Views expressed in opinion columns are the author’s own.
A committee within the Baltimore City Council passed a bill Tuesday to prevent restaurants from offering children soda and other sugary drinks in their kids menus. An adult could still order for them, but this bill attempts to minimize the potential for unhealthy decisions.
While it’s important that Americans realize the dangers of their excessive sugar consumption, this bill isn’t the best way to start changing the population’s habits. Restrictive legislation like sugar taxes and bans aren’t the comprehensive systemic improvements needed to combat an epidemic of misinformation.
The sugar industry has funded biased nutrition studies for more than 50 years, downplaying the risks associated with sugar overconsumption and shifting the blame to fats. As the demand for low-fat products rose, supposedly harmful fat content in the American diet was replaced by sugar, and the country entered an obesity epidemic. Still ingrained in our culture is a fear of fats and dependence on sugar to make food taste good; in 2014, we consumed an average of 77 pounds of added sweeteners, according to the Pew Research Center.
The magnitude of this problem calls for large-scale solutions. The current level of American sugar intake is the result of private industry dismissing or obscuring unfriendly information for decades, and the best way to combat that isn’t to impose restrictions on communities, but rather to educate them.
Targeting children and attempting to reduce their choices at restaurants without having the restaurants directly communicate the reason for such restrictions means this bill could be interpreted as a minor inconvenience. It doesn’t teach children how to make healthy choices because they’re denied the ability to decide for themselves, and it doesn’t stop adults from ordering sugary drinks for them. It changes nothing when they return home and consume soda from the grocery store or other sources.
Additionally, according to a report by the Centers for Disease Control and Prevention, U.S. adults consumed roughly the same amount of calories from sugar-sweetened beverages as youths in 2014. While children have different dietary needs than adults and thus an even lower recommended sugar limit, this bill pushes a “do as I say, not as I do” approach onto youth that prevents it from being as effective as it could be.
Children aren’t the ones deciding to stock their homes with sugar-sweetened beverages, nor do they have the agency to perpetuate cultural change in the same way adults do. It’s the habits of the adults around them that get passed on through the generations and reach wider nets of people.
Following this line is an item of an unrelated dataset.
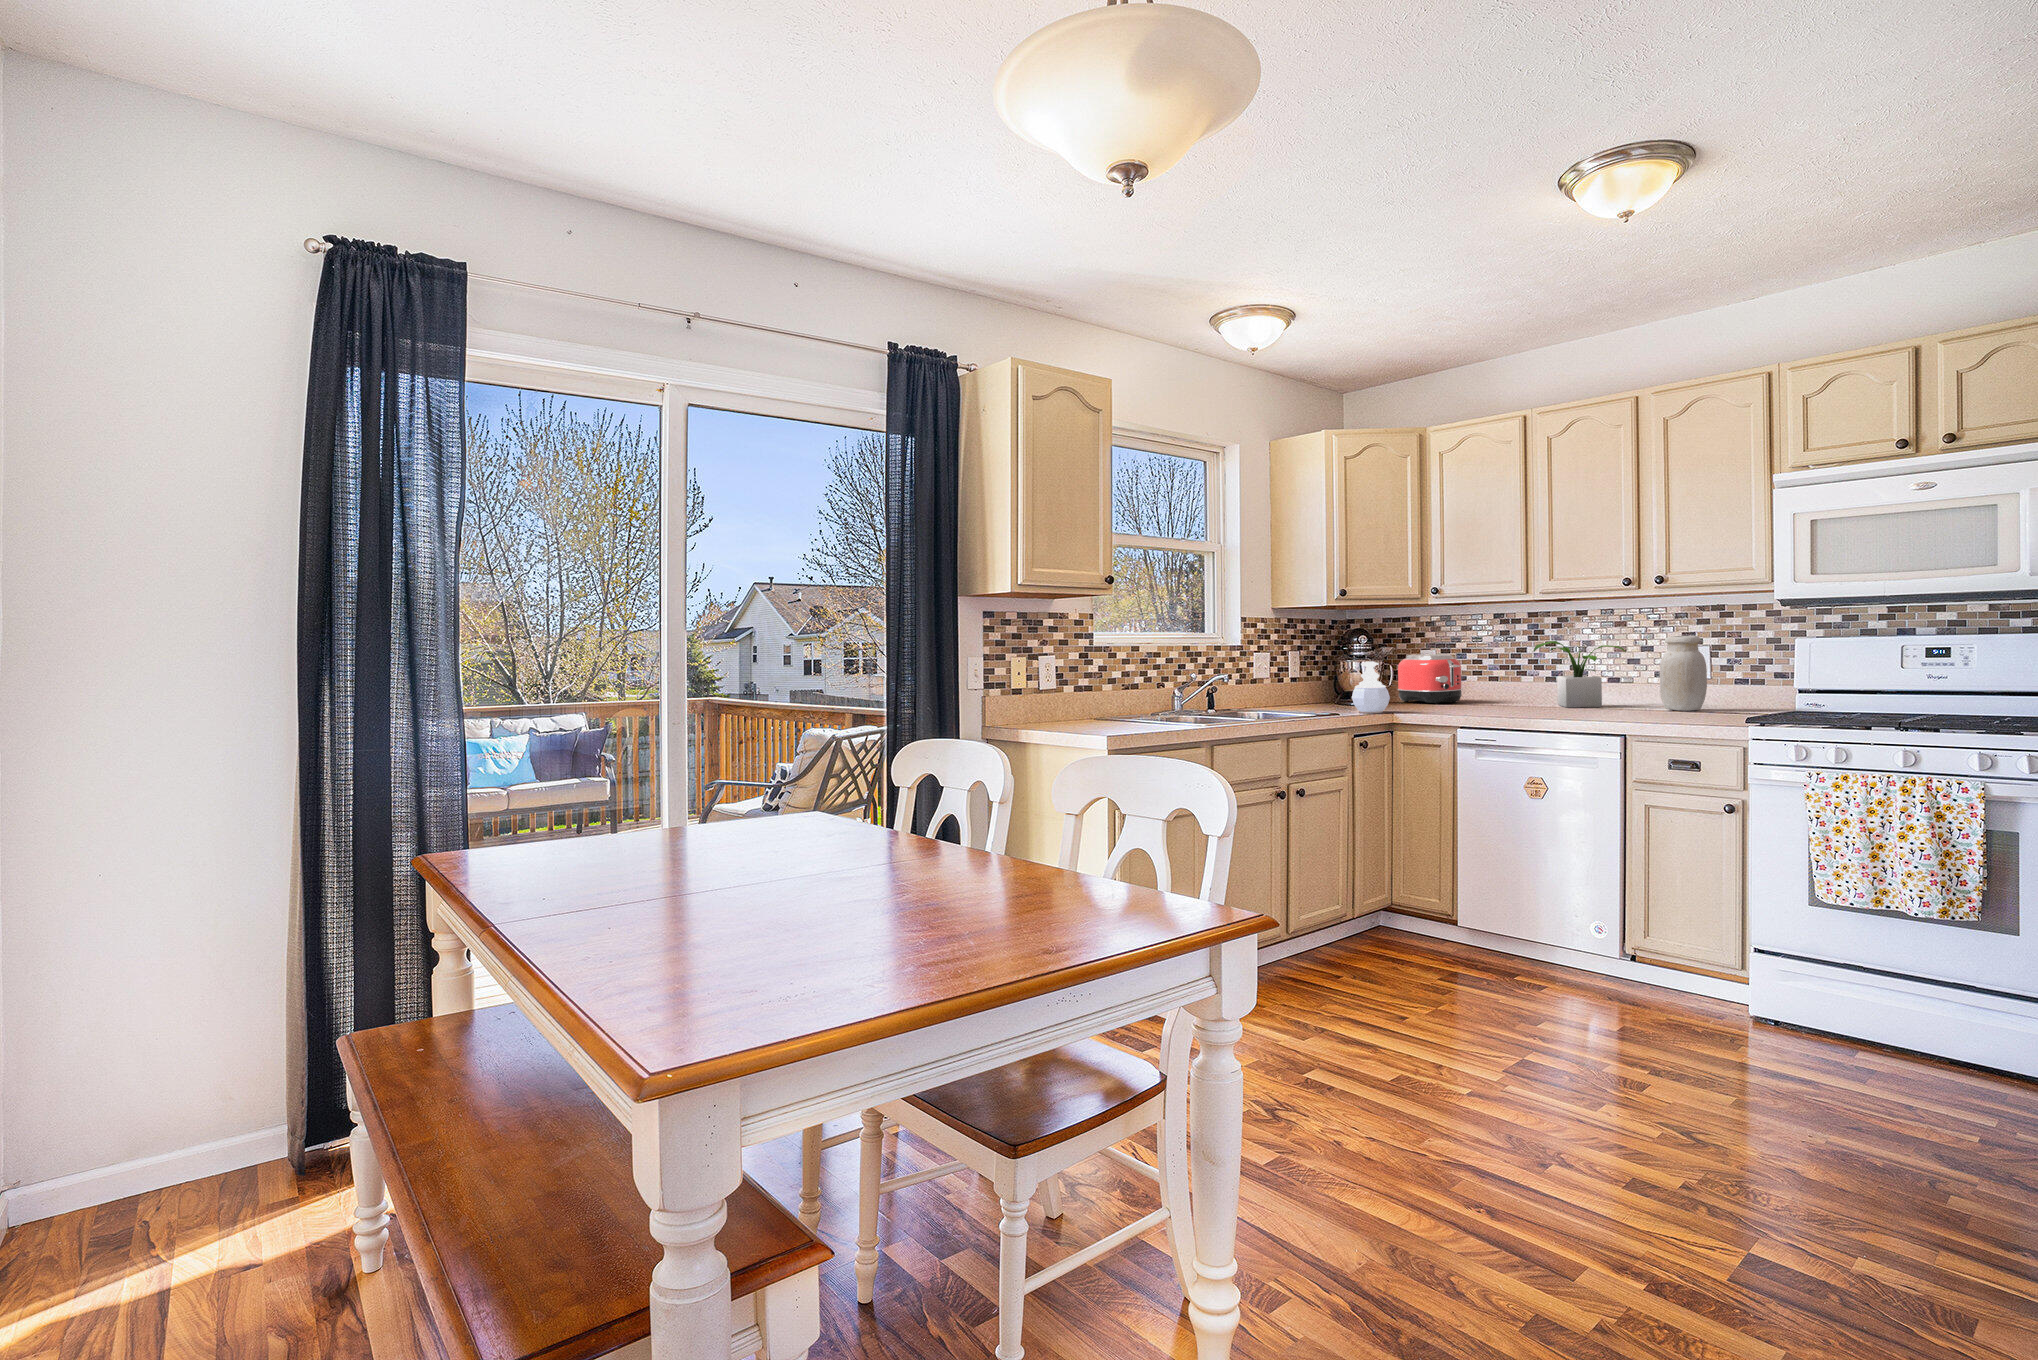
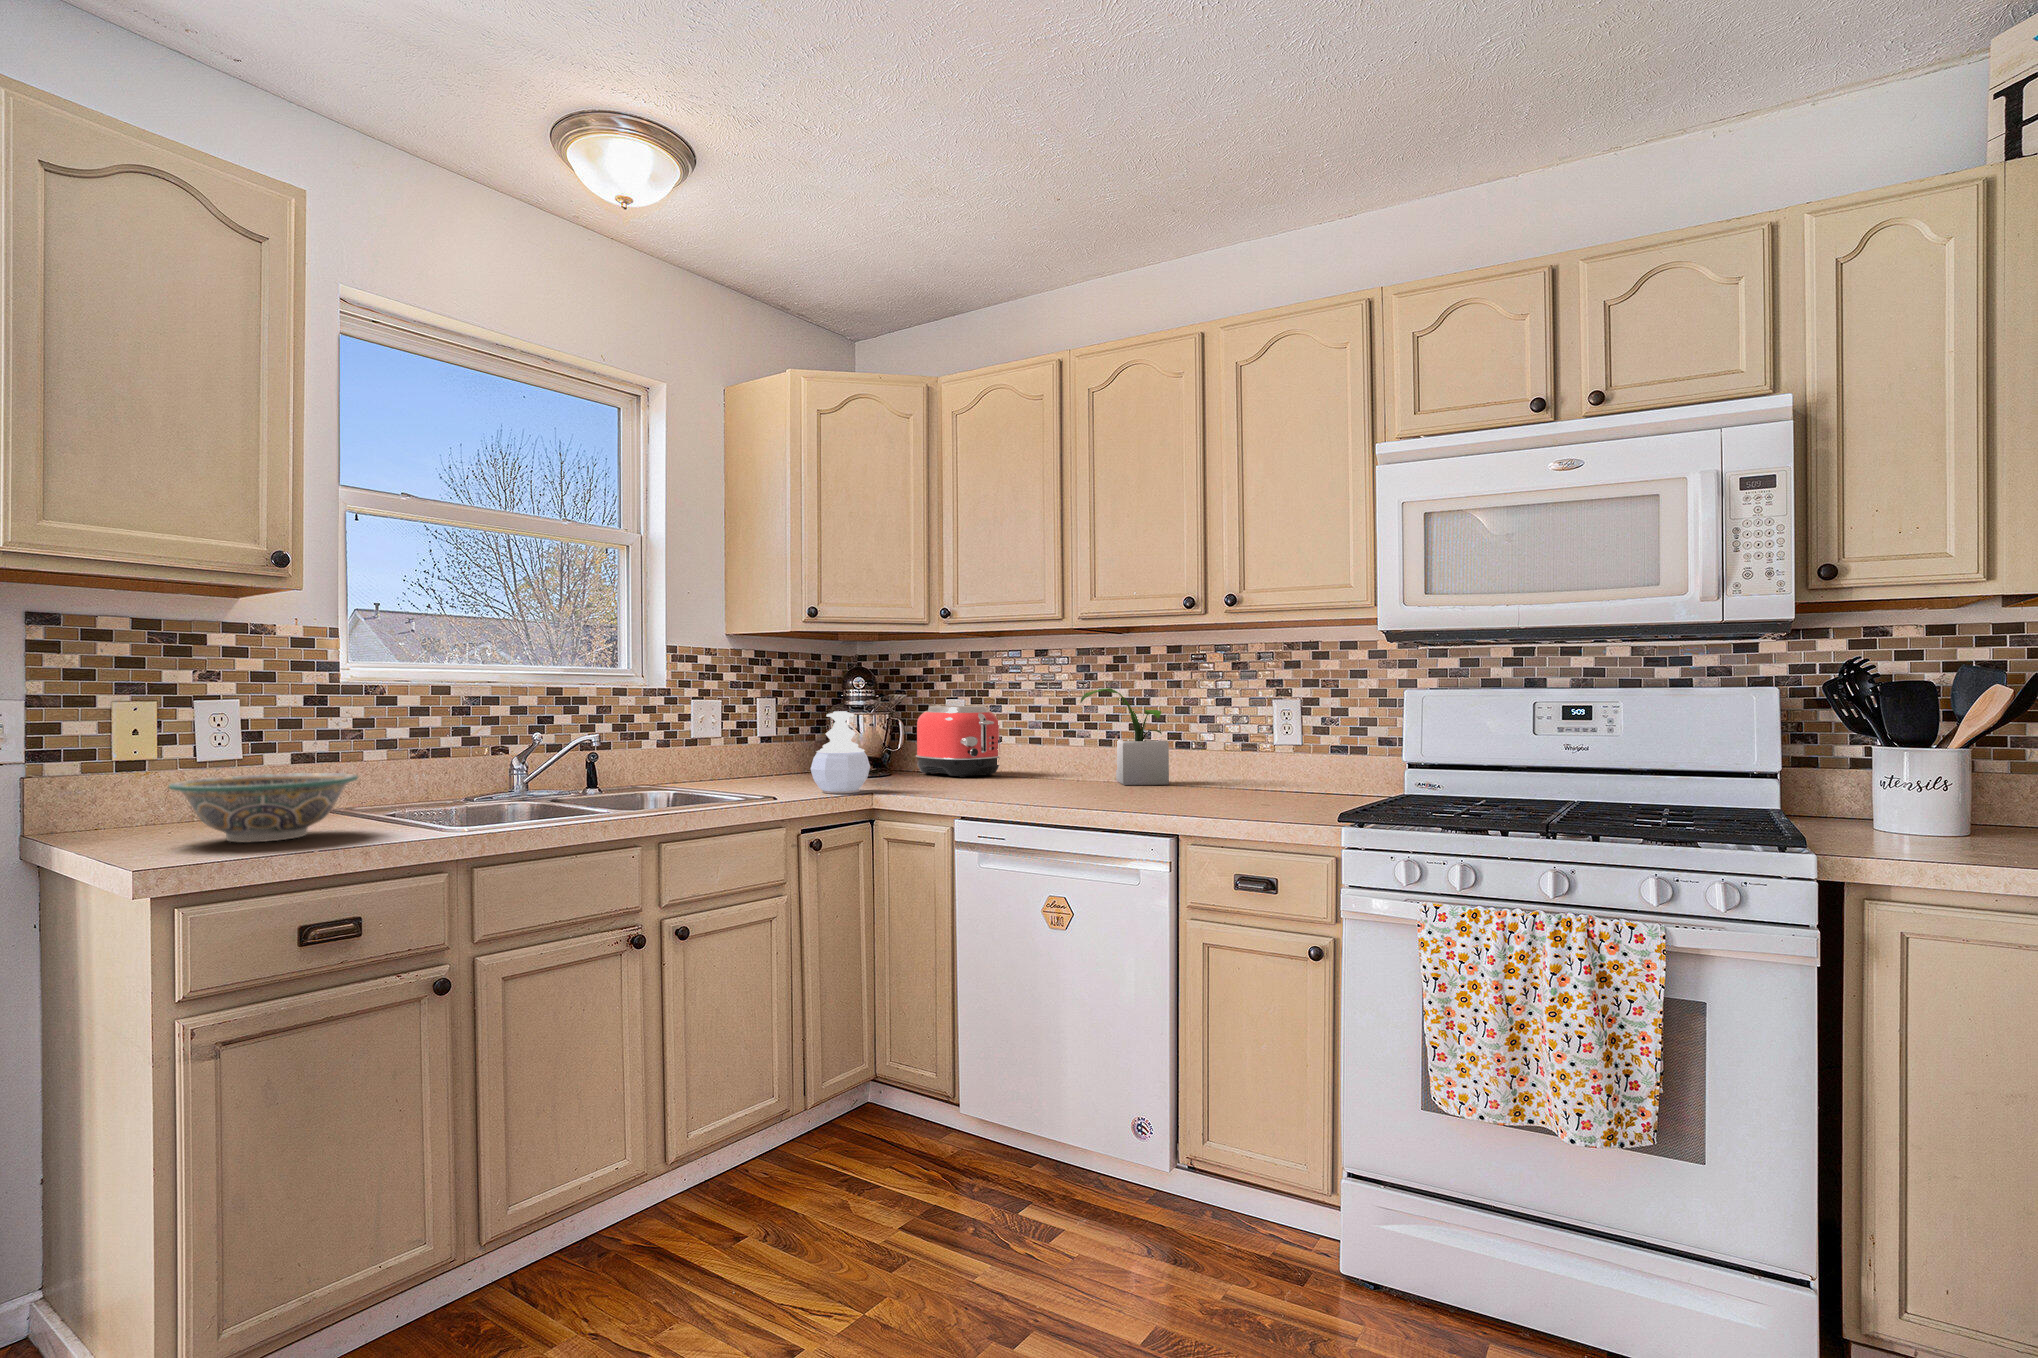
jar: present [1660,635,1707,711] -> none [1238,683,1296,791]
bowl: none [1087,701,1162,734] -> present [169,773,358,843]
This isn’t to say Baltimore’s early steps toward curbing sugar consumption are bad, or that this bill shouldn’t have passed. However, it could be a much stronger program. They could learn from the example of Howard County in Maryland, which implemented a multipronged campaign to fight the cultural perception of and misinformation about sugar.
Part of Howard County’s approach included working with health care professionals to relate the risks of excessive sugar consumption, running media campaigns and providing greater access to healthier food options. The accessibility, comprehensiveness and pervasiveness of this approach resulted in an almost 20 percent decline in soda sales within the county.
If Baltimore wants to change its residents’ lifestyles, it needs to challenge their misconceptions about sugar intake. The campaign against sugar should be as intense as the pushback by the sugar industry that created this problem in the first place.